The problem with any stealth game is that the computer has to know where you are for the game itself to work on a few levels. To play chess or any kind of game with a computer, the computer has to dumb itself down for your benefit. Deus Ex was a great sneaky game, but the game wasn't good for sneaking, it was just dumb as a box of rocks. I only play DX1 on Realistic and I can skate through Liberty Island without using a single item. Of course I collect the extra weapon from Paul. But I don't even loot the pier. I just get my sniper rifle, skip Paul's disappointed dialogue (sorry Paul, the tranq darts suck, they don't really work, blame Ion Storm), and then I hang a right once I'm on the island and just kinda... walk past everyone. I leave Gunther and the informant alone, they'll be fine without me. I'm not good at stealth. I just understand that DX1 enemies have a very limited sight cone. Once you realise that and how limited it is, you can really just walk through a lot of the game.

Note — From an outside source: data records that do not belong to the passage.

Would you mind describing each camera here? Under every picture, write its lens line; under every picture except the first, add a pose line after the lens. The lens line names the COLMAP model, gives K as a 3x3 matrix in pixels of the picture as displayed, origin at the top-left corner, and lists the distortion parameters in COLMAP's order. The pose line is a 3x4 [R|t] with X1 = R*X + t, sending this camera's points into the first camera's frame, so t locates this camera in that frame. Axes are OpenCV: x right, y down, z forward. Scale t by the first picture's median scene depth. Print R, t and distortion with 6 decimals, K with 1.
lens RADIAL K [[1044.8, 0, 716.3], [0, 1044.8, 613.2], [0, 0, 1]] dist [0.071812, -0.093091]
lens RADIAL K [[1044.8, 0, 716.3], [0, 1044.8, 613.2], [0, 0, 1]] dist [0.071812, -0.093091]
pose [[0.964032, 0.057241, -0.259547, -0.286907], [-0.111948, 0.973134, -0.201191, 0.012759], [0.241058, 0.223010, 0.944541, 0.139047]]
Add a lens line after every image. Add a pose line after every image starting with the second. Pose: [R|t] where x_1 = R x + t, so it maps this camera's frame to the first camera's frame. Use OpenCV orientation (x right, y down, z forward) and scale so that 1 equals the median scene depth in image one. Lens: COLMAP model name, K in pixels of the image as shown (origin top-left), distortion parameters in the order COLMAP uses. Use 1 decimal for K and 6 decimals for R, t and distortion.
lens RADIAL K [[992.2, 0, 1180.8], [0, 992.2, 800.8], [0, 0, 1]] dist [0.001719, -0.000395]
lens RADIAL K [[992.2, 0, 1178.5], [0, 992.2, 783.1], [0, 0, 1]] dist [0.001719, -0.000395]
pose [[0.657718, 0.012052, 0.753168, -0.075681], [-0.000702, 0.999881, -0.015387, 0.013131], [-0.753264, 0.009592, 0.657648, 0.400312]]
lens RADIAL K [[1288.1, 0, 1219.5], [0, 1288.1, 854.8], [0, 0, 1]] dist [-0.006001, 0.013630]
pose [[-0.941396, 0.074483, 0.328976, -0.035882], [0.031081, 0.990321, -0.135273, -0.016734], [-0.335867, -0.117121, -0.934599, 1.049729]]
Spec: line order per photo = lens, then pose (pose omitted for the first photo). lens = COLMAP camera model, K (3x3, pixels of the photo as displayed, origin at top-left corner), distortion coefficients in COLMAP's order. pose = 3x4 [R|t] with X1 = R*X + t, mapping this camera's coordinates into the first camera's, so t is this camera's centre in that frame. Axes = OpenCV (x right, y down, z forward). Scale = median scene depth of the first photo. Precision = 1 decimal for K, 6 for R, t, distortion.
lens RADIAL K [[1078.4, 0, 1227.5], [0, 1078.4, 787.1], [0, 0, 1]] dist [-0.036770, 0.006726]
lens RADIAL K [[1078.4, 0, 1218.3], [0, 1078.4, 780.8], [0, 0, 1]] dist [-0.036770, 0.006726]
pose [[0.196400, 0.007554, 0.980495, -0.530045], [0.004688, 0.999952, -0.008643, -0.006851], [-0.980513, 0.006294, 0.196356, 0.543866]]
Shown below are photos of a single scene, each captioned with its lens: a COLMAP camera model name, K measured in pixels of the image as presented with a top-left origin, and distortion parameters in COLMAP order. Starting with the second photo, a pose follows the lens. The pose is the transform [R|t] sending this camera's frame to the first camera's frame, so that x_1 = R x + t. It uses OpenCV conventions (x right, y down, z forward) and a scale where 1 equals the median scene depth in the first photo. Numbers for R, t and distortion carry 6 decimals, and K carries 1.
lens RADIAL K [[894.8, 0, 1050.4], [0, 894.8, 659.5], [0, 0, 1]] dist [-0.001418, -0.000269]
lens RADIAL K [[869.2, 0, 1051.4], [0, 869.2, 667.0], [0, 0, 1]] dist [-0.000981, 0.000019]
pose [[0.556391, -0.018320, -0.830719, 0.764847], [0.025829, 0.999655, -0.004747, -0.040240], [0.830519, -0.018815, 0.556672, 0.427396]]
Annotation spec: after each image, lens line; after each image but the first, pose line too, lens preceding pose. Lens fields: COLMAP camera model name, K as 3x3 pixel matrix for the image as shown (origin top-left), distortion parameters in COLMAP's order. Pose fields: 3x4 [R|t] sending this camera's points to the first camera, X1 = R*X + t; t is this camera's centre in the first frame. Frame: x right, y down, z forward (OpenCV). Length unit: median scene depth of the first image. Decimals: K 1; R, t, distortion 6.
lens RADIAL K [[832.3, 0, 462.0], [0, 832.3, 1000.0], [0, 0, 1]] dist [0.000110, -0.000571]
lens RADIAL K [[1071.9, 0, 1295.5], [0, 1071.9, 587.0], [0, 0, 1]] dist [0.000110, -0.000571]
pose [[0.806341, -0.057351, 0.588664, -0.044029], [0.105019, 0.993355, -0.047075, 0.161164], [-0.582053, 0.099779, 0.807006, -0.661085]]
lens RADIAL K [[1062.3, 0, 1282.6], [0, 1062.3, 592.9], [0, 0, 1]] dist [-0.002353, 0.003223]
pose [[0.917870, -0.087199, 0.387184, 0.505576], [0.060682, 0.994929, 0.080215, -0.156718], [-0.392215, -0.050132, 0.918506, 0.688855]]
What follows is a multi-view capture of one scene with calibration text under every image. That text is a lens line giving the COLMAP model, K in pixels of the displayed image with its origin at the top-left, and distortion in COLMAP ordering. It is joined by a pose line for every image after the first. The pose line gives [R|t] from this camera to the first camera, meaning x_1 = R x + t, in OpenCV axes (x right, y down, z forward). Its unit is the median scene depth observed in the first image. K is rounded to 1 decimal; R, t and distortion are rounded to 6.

That doesn't really make any sense. Of course the game engine has to know where the player is, but that doesn't mean it actually factors into the decision-making of enemy AI. Whether you're behind them or not should not affect when they decide to turn around. It's not like a parent pretending not to see their badly-hidden child while 'coincidentally' moving towards their hiding spot, GTA 5 does this when cops are searching for you, it's extremely obvious and it sucks. I've never experienced a stealth game that does the same.
I get what you're saying, and surely the game can isolate each enemy's AI (not in the new sense of GenAI but of the decision making process) from knowing where the character is, but it sure as shit doesn't feel that way in some games where the enemy — as you so succinctly put it, acts like a parent pretending not to see their child who is hiding. Except some of these games don't act like it doesn't know where you are.
But on the other hand — and please don't think I'm trying to move goalposts here, that isn't my intention — if I'm walking up behind you, you probably know it. Skyrim is a good example of this. With no sneak skill, your best efforts mean jack shit since you'll always be spotted. But with Sneak at 100, you can literally walk right by a guy looking for you and he won't see you. Neither extreme makes any sense. So if a game is good at letting you sneak around, I think it's letting you cheat somehow (even though that's the game). If it's bad at letting you sneak, that's a flaw and my character better be able to fight, so I stand a chance.
Deus Ex, much as I love it, had a shit stealth system. Deus Ex 1 had the same stealth system as Legend of Zelda: Phantom Hourglass. I'm talking about the castles where the guards are on the lookout for you. (I think a lot of Zelda games had this mechanic.) Just dumb bots that move in one direction at a time and have a specified cone of vision. If you enter it, they hunt you down until you die (or you respawn at the beginning). A lot of games that do this have systems that let you escape. Break their line of sight and stay quiet and out of sight. But they're still going to hunt you down and that's not unrealistic.
It's fine in Zelda because Zelda is a silly little fantasy game. The more serious a game takes itself, the more I'm gonna dump on that stealth system. In Deus Ex, you had really high stakes. People aren't gonna let you waltz by because you have plot armour and you're the hero.